SBT (Sarabeth Tucek) – ” Joan Of All “

Posted: December 10, 2023 in MUSIC

One-time Smog collaborator Sarabeth Tucek returns after a decade away with a double album that works best when it’s spiky, In a year of auspicious comebacks, the return of American singer songwriter Sarabeth Tucek – now operating as SBT – was an easy one to miss. But the first album in 12 years from the former Bill Callahan backing vocalist and Bob Dylan support act was a stealth classic. Tucek’s a Los Angeles resident, but it was her Manhattan, New York upbringing that often informed the epiphanies of double album “Joan Of All”, its skinny, grimy chugs indebted to Lou Reed.

“Joan of All” is more exciting when SBT leans into weirdness. “13th Street #1” recalls her best work, spiky narrative cadence sparking against taut, Lou Reed rock, made explicit by lyrics about listening to his Coney Island Baby. Shame it isn’t joined by alternate version “13th Street #2”, as the album would be stronger with more of Reed’s gimlet-eyed relentlessness.

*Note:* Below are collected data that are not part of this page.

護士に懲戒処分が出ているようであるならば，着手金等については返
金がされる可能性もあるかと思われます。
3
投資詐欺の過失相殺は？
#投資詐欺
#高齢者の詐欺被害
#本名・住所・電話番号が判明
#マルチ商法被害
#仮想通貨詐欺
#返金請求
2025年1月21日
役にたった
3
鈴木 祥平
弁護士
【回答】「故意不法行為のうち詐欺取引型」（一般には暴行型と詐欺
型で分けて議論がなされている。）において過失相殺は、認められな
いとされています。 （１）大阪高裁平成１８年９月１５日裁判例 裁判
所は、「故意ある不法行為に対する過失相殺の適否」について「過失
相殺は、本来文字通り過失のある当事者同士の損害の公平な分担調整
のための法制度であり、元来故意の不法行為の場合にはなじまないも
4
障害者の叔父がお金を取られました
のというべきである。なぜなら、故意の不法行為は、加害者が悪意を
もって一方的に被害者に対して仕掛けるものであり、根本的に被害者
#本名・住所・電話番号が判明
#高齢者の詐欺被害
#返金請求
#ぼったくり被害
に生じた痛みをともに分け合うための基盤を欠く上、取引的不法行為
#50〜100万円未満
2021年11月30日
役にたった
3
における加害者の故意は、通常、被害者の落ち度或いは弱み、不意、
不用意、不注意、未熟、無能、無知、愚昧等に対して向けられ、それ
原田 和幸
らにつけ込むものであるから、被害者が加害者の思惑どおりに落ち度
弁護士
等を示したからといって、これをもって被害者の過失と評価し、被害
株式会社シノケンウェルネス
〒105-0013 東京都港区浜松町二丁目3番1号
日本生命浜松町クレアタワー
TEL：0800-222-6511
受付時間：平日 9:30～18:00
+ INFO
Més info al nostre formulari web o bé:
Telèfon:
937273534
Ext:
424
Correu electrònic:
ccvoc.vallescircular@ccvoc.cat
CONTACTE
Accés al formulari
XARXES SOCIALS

Sarabeth Tucek emerges from a decade-long hibernation with this new double-album “Joan of All” under the new moniker SBT – a longtime nickname given to her by the many musicians she has worked with throughout her career. After retreating from the fevered pace of the record business to concentrate on other creative endeavors, Sarabeth began to piece together the music that would eventually become her most ambitious, personal project yet – the sprawling double-album “Joan Of All”, via her own freshly-minted imprint Ocean Omen.

Sarabeth Tucek officially broke onto the music scene 2003 performing a series of spellbinding duets with Bill Callahan on the acclaimed Smog album “Supper”. This was swiftly followed by a memorable appearance in the prize-winning Brian Jonestown Massacre documentary DiG! Sarabeth also contributed material to their 2005 EP release, “We Are the Radio”. One of Sarabeth’s compositions covered by the band on that EP, “Seer,” would later be retitled and released in 2006 as Tucek’s debut single, “Something for You”, which became Steve Lamacq’s Single Of The Week on BBC Radio 6 Music.

Her self-titled debut album produced by Luther Russell and Ethan Johns hit stores the following year and garnered rave reviews in the press, leading her to supporting Bob Dylan and unfaltering support at the BBC. In 2011, Sarabeth followed up her extraordinary debut with a raw, uncompromising album entitled “Get Well Soon”, praised as an unflinching meditation on the subject of grief.